Orlion wrote:Whether the law is supernatural or natural, it is still law and will still determine the predictable outcome. Otherwise, it isn't law.
I have no idea what a supernatural law is, or why we should assume one is involved in foreknowledge. If we're talking about something supernatural, why would it be constrained in any way, much less by a law?
Agreed. But if choice does exist, that entails to me that nothing can be omniscience about things that are future.
Well, I agree that omniscience is impossible, but I believe this for more reasons than the existence of freewill. There are other ways in which the universe is not deterministic (chaos, randomness, quantum uncertainty, etc.). Any knowledge of the future--from either inside or outside the universe--would necessarily have to arise from something other than knowing deterministic mechanisms which lead to events A and B, if there are no such deterministic mechanisms (and in the case of freewill, this is precisely the issue in question, so it's not at all obvious or logically necessary).
If they are outside of time and know it, that means something outside or within time must determine our actions, otherwise how would that being know with any certainty?
Foreknowledge does not imply knowing that something (like a law)
determines A . . . only knowing that A
will occur. This isn't necessarily due to insufficient knowledge of a law, because if A isn't determined by a law, there is no law to know.
If you can predict the actions of others, that means that those actions were not predicated on this idea of "choice" since choice (in at least the individual sense) implies that a different action can be followed.
Knowledge of the future doesn't mean that a different choice couldn't have been chosen, but merely which choice will actually be chosen. The knowledge of this fact doesn't eliminate the possible alternatives any more than the fact that one choice is actually chosen eliminates the possibility from those alternatives.
When you know what a person is going to do, you are in fact saying that a different action is not viable, it will not happen.
No. "Not viable" does't necessarily means "it will not happen." Alternatives fail to happen all the time, and it's not always because they aren't viable. A lot of the time (like with choices), it's because they're not chosen. So an event can be impossible for reasons that have nothing to do with choice, and it can also be possible--and yet fail to happen--because another choice was made. The foreknowledge of the choice doesn't alter the situation one bit. It doesn't alter the viability of the unchosen events, becuase the viability of those events never relied upon someone choosing them. Their potentiality relies upon other reasons (like whether they violate the laws of physics, etc.).
So knowing what a person will do is not the same as saying a different action is not viable, even though it is saying that it will not happen. Saying, "it will not happen," has no effect whatsoever on the outcome or the factors which make something viable.

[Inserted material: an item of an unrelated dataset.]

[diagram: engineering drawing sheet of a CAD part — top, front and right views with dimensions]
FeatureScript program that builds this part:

Let's imagine that someone says, "Team X will not win Saturday." Normally, we call this a guess. But let's say they guess correctly. Did that correct guess affect the outcome? Not in the slightest. Now imagine that they continued making correct guesses, every single game. At some point, we'd have to say they have knowledge, and weren't merely making guesses, because correctly guessing every game from here to eternity is impossible. While their success rate would go up, there is nothing involved in this process which affects the external factors that make events viable or possible.

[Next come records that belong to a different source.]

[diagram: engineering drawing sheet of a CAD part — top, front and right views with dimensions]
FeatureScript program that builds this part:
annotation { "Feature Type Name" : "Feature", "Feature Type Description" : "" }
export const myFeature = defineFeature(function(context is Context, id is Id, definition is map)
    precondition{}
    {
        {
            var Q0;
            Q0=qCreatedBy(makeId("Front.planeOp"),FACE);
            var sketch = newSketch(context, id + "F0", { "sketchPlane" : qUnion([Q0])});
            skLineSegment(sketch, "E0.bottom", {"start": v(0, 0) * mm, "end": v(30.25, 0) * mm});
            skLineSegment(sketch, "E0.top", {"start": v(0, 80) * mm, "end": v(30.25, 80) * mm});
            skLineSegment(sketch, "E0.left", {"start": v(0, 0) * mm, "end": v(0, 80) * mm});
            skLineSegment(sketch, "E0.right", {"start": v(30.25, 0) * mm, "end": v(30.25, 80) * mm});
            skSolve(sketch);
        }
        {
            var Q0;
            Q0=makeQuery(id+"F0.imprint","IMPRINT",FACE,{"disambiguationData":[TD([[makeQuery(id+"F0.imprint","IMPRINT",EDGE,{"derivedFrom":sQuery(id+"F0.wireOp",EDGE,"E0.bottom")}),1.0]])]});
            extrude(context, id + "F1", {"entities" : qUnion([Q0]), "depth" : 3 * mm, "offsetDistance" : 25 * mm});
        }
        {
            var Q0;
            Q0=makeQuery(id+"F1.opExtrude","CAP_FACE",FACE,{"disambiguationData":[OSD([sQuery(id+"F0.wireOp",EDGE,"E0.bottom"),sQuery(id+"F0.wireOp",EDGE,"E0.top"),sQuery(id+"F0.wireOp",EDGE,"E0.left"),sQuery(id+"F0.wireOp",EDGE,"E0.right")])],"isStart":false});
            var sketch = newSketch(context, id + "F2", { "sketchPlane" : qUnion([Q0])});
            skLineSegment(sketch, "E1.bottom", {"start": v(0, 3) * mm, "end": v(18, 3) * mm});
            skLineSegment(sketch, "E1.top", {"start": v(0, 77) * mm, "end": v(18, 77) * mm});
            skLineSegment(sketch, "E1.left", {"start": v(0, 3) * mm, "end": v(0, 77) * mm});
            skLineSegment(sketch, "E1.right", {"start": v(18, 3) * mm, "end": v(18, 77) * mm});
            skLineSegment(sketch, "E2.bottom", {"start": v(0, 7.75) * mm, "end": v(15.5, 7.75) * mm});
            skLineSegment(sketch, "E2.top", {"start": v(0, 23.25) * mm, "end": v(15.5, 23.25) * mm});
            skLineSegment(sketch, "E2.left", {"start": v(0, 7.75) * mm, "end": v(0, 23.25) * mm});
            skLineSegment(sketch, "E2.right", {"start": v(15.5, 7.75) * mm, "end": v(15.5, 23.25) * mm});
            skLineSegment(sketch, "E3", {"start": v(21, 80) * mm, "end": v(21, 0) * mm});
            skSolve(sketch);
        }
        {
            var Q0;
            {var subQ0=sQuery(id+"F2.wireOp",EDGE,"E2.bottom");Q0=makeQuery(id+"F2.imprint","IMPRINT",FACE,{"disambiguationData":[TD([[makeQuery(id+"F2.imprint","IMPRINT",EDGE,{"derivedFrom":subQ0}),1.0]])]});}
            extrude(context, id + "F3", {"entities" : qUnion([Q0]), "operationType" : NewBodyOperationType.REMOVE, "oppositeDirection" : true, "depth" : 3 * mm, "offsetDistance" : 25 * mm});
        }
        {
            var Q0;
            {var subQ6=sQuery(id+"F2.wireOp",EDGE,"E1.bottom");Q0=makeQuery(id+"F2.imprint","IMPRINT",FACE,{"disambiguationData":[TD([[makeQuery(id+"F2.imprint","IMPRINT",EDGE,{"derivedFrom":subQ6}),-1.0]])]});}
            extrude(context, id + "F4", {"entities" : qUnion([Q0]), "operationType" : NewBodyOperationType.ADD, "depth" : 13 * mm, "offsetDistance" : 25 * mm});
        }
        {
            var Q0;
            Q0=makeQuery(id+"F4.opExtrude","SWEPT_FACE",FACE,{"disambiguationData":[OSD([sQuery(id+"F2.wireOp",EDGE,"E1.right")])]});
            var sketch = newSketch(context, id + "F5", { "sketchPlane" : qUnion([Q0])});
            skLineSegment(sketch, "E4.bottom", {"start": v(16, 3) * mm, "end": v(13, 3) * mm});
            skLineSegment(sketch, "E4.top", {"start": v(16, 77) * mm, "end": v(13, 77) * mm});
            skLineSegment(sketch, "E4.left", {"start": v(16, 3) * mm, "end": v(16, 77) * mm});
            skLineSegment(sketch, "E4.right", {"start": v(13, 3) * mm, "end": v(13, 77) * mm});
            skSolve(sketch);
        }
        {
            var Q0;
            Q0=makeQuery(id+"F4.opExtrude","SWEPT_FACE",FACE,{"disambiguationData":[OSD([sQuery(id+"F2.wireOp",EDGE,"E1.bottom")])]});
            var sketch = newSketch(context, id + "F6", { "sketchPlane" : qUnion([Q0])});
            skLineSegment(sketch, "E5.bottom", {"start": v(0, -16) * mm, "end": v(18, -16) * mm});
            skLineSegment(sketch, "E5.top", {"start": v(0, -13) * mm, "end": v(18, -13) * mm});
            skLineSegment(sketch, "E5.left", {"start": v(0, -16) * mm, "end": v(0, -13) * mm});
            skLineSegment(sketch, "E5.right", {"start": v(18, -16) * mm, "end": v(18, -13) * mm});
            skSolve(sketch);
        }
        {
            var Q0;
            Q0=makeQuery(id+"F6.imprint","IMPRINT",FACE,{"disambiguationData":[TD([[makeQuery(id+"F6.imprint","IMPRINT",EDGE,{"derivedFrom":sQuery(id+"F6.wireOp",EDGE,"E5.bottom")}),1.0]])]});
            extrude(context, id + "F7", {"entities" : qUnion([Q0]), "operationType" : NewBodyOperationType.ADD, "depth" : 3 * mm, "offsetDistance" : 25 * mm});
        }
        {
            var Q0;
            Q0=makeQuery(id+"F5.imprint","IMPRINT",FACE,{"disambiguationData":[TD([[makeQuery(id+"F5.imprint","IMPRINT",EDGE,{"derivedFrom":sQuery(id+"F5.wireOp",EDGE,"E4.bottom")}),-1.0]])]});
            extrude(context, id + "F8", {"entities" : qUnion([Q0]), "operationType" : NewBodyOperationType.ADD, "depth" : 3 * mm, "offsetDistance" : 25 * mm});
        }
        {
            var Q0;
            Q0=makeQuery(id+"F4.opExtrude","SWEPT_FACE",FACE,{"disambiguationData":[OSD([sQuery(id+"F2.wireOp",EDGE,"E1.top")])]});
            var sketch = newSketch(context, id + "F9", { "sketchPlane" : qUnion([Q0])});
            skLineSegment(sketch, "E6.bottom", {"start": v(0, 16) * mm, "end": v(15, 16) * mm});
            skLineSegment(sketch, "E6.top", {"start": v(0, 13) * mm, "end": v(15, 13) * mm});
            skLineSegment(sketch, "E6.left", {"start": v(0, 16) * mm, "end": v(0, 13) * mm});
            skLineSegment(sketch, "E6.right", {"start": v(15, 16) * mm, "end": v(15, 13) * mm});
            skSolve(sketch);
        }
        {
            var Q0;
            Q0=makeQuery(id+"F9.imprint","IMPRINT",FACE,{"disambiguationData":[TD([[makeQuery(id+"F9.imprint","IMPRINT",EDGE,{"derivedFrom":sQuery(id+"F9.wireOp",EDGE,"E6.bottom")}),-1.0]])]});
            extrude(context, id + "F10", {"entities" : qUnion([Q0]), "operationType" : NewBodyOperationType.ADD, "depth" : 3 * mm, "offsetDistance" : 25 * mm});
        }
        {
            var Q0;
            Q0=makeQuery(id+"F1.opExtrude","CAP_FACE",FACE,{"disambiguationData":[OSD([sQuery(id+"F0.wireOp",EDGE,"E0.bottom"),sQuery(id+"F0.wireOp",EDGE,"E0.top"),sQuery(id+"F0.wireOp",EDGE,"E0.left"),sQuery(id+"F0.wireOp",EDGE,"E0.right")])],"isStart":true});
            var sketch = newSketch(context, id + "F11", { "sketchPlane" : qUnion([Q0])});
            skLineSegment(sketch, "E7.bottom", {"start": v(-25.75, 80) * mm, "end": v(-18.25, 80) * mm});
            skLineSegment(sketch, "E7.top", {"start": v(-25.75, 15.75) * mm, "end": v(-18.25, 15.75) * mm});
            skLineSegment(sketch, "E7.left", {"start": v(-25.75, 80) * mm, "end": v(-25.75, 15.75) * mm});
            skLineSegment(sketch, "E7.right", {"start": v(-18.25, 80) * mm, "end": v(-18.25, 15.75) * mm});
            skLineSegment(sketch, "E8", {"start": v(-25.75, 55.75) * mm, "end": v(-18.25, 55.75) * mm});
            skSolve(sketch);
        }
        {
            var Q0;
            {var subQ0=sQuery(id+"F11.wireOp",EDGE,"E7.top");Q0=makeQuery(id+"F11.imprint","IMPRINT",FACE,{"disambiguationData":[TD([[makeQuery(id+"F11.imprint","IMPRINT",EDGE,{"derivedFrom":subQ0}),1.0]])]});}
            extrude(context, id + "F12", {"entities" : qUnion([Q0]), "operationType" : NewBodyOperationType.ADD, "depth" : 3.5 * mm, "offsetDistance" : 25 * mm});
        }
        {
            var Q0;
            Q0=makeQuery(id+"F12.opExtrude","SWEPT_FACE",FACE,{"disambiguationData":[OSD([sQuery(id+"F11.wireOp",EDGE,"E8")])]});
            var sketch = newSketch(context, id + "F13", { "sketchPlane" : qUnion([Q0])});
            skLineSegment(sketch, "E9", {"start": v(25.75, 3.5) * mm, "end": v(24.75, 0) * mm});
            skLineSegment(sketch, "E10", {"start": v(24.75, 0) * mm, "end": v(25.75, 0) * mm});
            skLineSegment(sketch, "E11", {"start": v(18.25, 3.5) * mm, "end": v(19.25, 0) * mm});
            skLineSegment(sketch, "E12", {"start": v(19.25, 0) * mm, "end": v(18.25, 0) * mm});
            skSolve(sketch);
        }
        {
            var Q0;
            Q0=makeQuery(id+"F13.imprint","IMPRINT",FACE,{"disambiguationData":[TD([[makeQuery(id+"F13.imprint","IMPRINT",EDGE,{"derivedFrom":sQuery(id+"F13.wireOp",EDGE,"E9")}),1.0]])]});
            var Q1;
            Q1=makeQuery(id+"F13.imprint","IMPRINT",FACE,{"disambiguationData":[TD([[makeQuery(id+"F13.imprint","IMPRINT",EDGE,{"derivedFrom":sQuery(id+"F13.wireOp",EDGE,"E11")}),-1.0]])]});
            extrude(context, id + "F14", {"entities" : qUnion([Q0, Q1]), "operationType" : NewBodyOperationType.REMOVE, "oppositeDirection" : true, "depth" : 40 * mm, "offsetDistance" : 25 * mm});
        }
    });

It seems to me that you're transferring the impossibility of omniscience to freewill, by entertaining the existence of this impossible thing (omniscience) in the first place. When you insist upon "inserting" impossible things into reality, paradox starts squeezing out through the cracks.
Magical knowledge can no more reveal the existence of unsuspected lawful behavior in choice, than magical carpets can reveal the existence of
unlawful behavior in gravity. It's a
violation of the way the universe works, and thus confers no logical necessity upon reality.
Let's turn this backwards: do you think everything happens due to adherence to underlying laws? If so, then wouldn't it be possible (in principle) to know the future if you can know these laws? If that's the case, then wouldn't this knowledge of the future mean that there never were any other possible ways for the universe to unfold? That no other possible state is even viable? I'm not sure what kind of world that would be. How things like quantum randomness could exist? Our physical laws
are the parameters of possiblity. They're meaningless if only one possibility is viable.